(Source document Opens)

Without user-level attribution for users who don’t share their IDFA, it’s far more challenging to assess the appropriate channel-level monthly budget. The most likely method to manually allocate channel budgets would be to distribute based on the total number of ConversionValues tracked at the ad network level and spread spend proportionally based on the total budget. This, however, would be allocating monthly budgets on D0 performance — a completely short-term view of budgeting.

Automated approach

An automated system can leverage long-term probabilistically attributed campaign ROAS reporting to determine the optimal distribution of spend every month to achieve the long-term goal of the portfolio of ad networks using historical ad network spend data and predicted returns from previous months. An algorithmic model can determine how much more spend to allocate to a high-performing ad network before it sees diminishing returns.

7. Measuring organic installs with SKAdNetwork to measure incrementality

Manual approach

Marketers have no feasible way to understand which users in a mobile app came from organic sources but organic install performance measurement is important for two key reasons:

  1. For product teams to understand how the product is performing for organic users relative to users acquired through paid channels
  2. Incrementality, meaning the impact of a paid UA channel on both organics and other channels, is crucial in determining where cross-channel budgets should be allocated. Understanding cross-channel cannibalization is key to ensure we understand the optimal media mix of channels to maximize value for the advertiser.

(Source document Closes)

Brief 1: For each statement, say yes or no on whether it agrees with the passage on ad budgets and SKAdNetwork, and quote the words that settle it. (a) The manual method would base monthly budgets on D0 performance. (b) Marketers can easily tell which users came from organic sources. (c) An algorithmic model can work out how much more spend a high-performing ad network can take before returns shrink.
Brief 2: Write out word for word the stretch of the passage on ad budgets and SKAdNetwork from "Without user-level attribution" through "view of budgeting.".
The records have no connection to the passage on ad budgets and SKAdNetwork.

(Supplied data Opens)

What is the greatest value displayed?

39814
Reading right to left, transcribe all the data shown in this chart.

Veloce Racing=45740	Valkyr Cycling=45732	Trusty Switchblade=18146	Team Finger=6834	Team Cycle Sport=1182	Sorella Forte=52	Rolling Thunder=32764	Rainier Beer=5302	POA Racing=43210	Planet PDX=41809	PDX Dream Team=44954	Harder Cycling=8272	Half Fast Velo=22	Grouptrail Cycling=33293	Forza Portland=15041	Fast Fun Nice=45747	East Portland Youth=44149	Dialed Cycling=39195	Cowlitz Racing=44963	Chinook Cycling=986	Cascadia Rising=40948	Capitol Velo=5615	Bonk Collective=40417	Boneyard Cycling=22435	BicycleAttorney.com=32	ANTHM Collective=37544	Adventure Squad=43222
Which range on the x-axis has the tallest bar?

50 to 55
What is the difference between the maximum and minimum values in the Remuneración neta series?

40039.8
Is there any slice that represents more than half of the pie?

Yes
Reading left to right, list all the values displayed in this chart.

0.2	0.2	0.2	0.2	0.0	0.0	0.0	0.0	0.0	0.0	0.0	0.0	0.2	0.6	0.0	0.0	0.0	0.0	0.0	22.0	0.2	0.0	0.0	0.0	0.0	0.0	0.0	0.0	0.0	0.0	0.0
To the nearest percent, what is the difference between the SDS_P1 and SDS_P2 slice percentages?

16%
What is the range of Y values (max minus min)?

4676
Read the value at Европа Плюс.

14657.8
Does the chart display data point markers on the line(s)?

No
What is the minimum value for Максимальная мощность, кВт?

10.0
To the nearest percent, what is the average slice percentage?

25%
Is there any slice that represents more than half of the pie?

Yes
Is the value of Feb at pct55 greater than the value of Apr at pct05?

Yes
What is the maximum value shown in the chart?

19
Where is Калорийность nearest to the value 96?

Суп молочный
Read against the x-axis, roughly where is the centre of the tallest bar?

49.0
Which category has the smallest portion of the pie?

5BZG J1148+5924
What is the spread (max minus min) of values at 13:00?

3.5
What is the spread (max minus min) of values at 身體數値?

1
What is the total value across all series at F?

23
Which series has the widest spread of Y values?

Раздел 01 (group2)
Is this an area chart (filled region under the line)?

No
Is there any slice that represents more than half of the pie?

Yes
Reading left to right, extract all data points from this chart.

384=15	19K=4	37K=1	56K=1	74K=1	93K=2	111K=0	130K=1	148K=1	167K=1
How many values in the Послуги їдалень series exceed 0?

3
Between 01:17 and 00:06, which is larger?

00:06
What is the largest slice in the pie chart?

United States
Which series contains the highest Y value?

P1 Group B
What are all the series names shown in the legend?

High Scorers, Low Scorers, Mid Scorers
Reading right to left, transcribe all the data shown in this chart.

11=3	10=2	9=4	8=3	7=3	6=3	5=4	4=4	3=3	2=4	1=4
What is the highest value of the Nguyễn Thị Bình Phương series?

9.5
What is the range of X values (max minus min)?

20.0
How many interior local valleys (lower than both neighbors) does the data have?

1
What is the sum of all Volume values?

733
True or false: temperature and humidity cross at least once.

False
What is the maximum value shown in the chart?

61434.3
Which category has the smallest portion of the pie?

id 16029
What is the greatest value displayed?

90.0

(Supplied data Closes)

Your response 1:
(a) Yes: "This, however, would be allocating monthly budgets on D0 performance"
(b) No: "Marketers have no feasible way to understand which users in a mobile app came from organic sources"
(c) Yes: "An algorithmic model can determine how much more spend to allocate to a high-performing ad network before it sees diminishing returns."

Your response 2:
Without user-level attribution for users who don’t share their IDFA, it’s far more challenging to assess the appropriate channel-level monthly budget. The most likely method to manually allocate channel budgets would be to distribute based on the total number of ConversionValues tracked at the ad network level and spread spend proportionally based on the total budget. This, however, would be allocating monthly budgets on D0 performance — a completely short-term view of budgeting.